Some residents she coaxes down the hall for morning coffee, while others like to participate in traditional crafts, treat making or gardening. She also takes some residents shopping for everyday items such as hairspray.
And then there’s Rothchild. He loves to sing. It doesn’t take much to get him to participate in his favorite pastime.
“I have a lot of women to keep happy,” he smiled in-between songs.
Farris said her goal is to bring meaning to each activity.
“I don’t want to just do busy work – I want what these people do to have some sort of significance to their day, to their life.”
Planning is under way for Grangeville Police Chief Morgan Drew to host “Coffee with a Cop” at GHR once a month and Farris also plans to bring in some outside instrument and vocal groups through churches and schools.
“Ginny Cash plays rocking piano on Thursdays and the people absolutely love it,” she said. “I want more activities like that.
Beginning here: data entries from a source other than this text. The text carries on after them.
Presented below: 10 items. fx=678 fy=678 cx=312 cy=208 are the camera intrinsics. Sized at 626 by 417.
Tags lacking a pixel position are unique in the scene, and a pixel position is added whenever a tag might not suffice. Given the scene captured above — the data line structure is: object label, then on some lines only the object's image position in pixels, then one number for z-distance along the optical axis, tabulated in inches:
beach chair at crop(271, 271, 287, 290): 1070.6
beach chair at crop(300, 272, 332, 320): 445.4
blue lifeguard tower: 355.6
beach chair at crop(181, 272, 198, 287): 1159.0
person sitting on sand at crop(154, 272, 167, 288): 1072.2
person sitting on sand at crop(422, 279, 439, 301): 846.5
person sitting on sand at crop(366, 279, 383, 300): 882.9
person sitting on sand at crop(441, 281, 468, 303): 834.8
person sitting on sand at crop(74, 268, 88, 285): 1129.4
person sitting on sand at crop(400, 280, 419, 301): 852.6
Not everyone here can get out, so we need the community to come in.” Others also come in to play and sing, and Farris said she appreciates their dedication.
Although her job is Monday through Friday and assistant Marilyn Deardorff is on task for the weekends, Farris’ mind doesn’t stop working Friday afternoons.
“I see or think of ideas all the time,” she said. “I also have a great support system here and get lots of ideas from employees and family and friends.”
Farris’ own twin daughters, who are sophomores at Grangeville High School, cut their teeth at GHR, racing down the hallways in their walkers.
“They were pushing residents in their wheelchairs to the dining hall when they were in third grade,” Farris smiled. Now, they come in as they can and volunteer their time helping with manicures.
As Farris continued her day last Wednesday, Rothchild had switched to the lyrics of another Elvis original: “Yeah yeah, little sister don’t you do what your big sister done…”
Farris bent down and whispered in his ear,”Jerry, it’s probably a good thing I didn’t have a little sister. I might not have been a very good example.”
The singing stopped long enough for a knowing smile before he continued, “Yeah, little sister don’t you do what your big sister done.”